I've got a friend coming to visit that I haven't seen in probably 6 years or so...we reconnected on Facebook last year and she decided she was overdue for a visit. Which is really cool and I'm excited to see her.
However, being in the contemplative mood I've been in of late, of course her visit stirs up so many things within me, as well as she is going to make me see friends of ours that I sort of snuck away from long ago, for reasons that I can't really explain.
D, like me, is single and fabulous. Our mutual friends, who she is going to drag me to lunch with over the next few days, are married, with snotty little kids and homes in the suburbs. As I haven't seen or talked to these people in several years, not only am I going to have to sit down and go through my entire 8 yr break up and Beehive breakup, I'm going to have to regale them with my dating nightmares so they can all "live vicariously" through me, their crazy, single friend. Look at Cheese! She's like our own personal Carrie Bradshaw! How quaint!
Except that the minute they turn their backs, they are going to snicker at my singleness. It's going to seem sad, I'm going to seem sad. My eggs are shriveling up by the second. I live alone with my cat, in Brooklyn for God's sake. How oh, so very sad.
Sometimes I agree with them. It does seem sad. But if I wanted what they have, i would have settled for the wrong guy, 20 years ago. Just like they did. And THAT, to me, is sad.
Of course, I can just tell them that I've become a lesbian since they last saw me. See how they like that.

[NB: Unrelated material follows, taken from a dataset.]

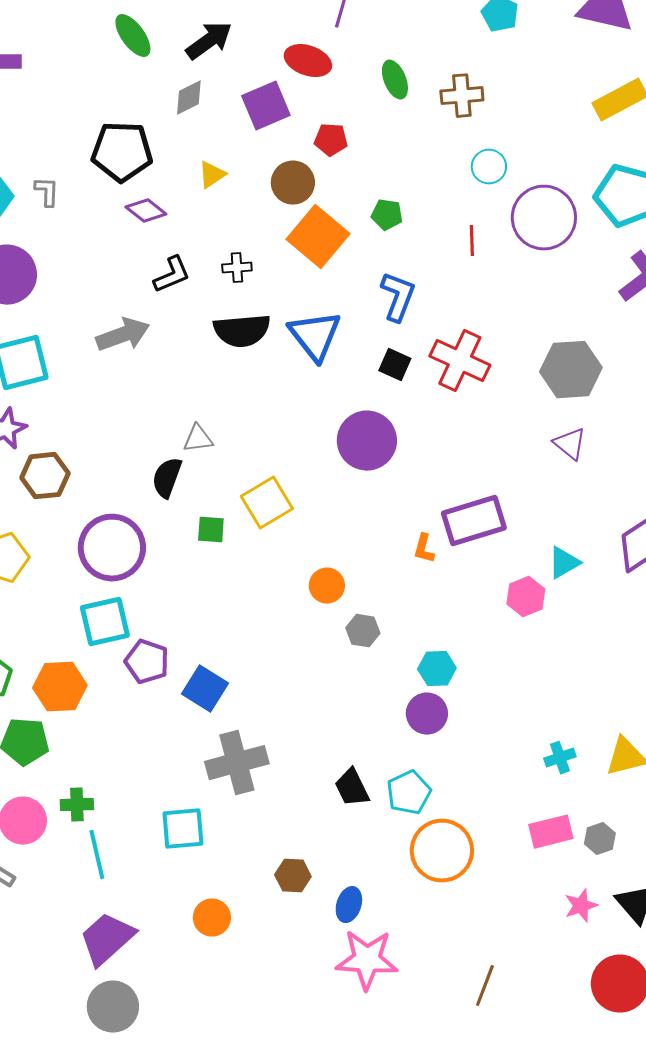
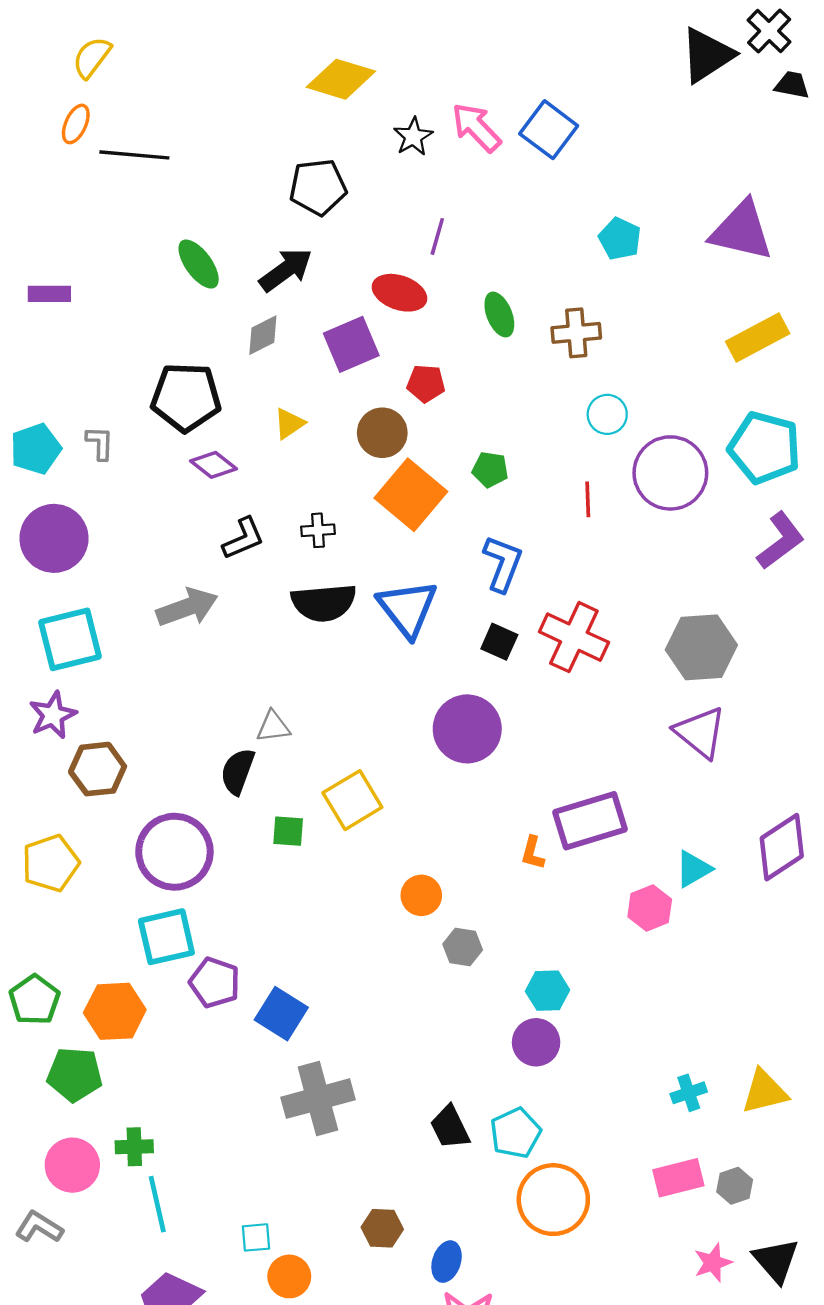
purple triangle: (570, 444) -> (700, 732), size x1.4
cyan square: (183, 829) -> (256, 1237), moved, size x0.6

On a sort of related note...since my life has become sort of meaningless and empty...I've been looking into some volunteer abroad programs. Not the Peace Corps or anything like that, but something that would send me away for a couple of weeks, a month. Just to get me the fuck out of here, out of this rut, out of my boring job, out of my boring mind.
Anyone out there done anything like that? I'd love to hear about it.